[Start of section]

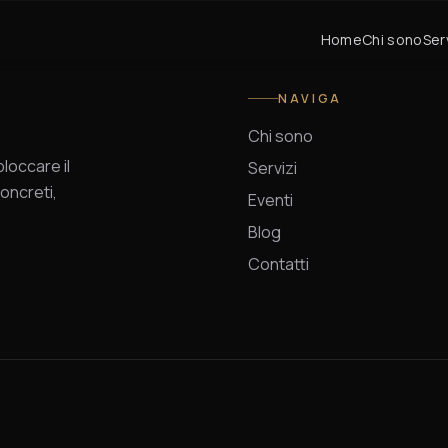
Home
Chi sono
Ser
NAVIGA
Chi sono
occare il
Servizi
oncreti,
Eventi
Blog
Contatti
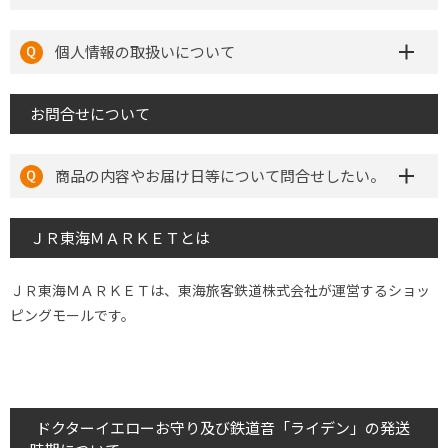
個人情報の取扱いについて
お問合せについて
商品の内容やお届け日等について問合せしたい。
ＪＲ東海ＭＡＲＫＥＴとは
ＪＲ東海ＭＡＲＫＥＴは、東海旅客鉄道株式会社が運営するショッ
ピングモールです。
ドクターイエローお守り及び鉄道音「ライデン」の発送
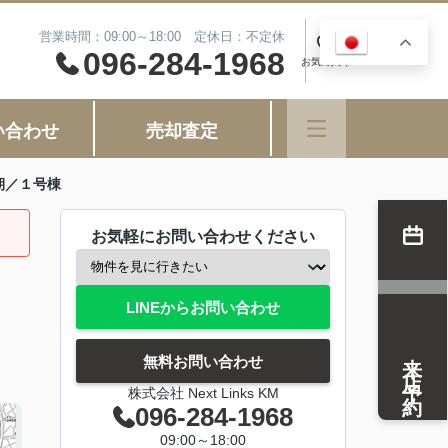
営業時間：09:00～18:00 定休日：不定休
JA
0
096-284-1968
お気に入り
い合わせ
売却査定
期／１号棟
お気軽にお問い合わせください
LINEからお問い合わせ
来店予約
無料お問い合わせ
株式会社 Next Links KM
096-284-1968
09:00～18:00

[End of section]

• [Work to complete]
Restate the data above word for word. Do not include the images.

• [Reply]
Home
Chi sono
Ser
NAVIGA
Chi sono
occare il
Servizi
oncreti,
Eventi
Blog
Contatti
個人情報の取扱いについて
お問合せについて
商品の内容やお届け日等について問合せしたい。
ＪＲ東海ＭＡＲＫＥＴとは
ＪＲ東海ＭＡＲＫＥＴは、東海旅客鉄道株式会社が運営するショッ
ピングモールです。
ドクターイエローお守り及び鉄道音「ライデン」の発送
営業時間：09:00～18:00 定休日：不定休
JA
0
096-284-1968
お気に入り
い合わせ
売却査定
期／１号棟
お気軽にお問い合わせください
LINEからお問い合わせ
来店予約
無料お問い合わせ
株式会社 Next Links KM
096-284-1968
09:00～18:00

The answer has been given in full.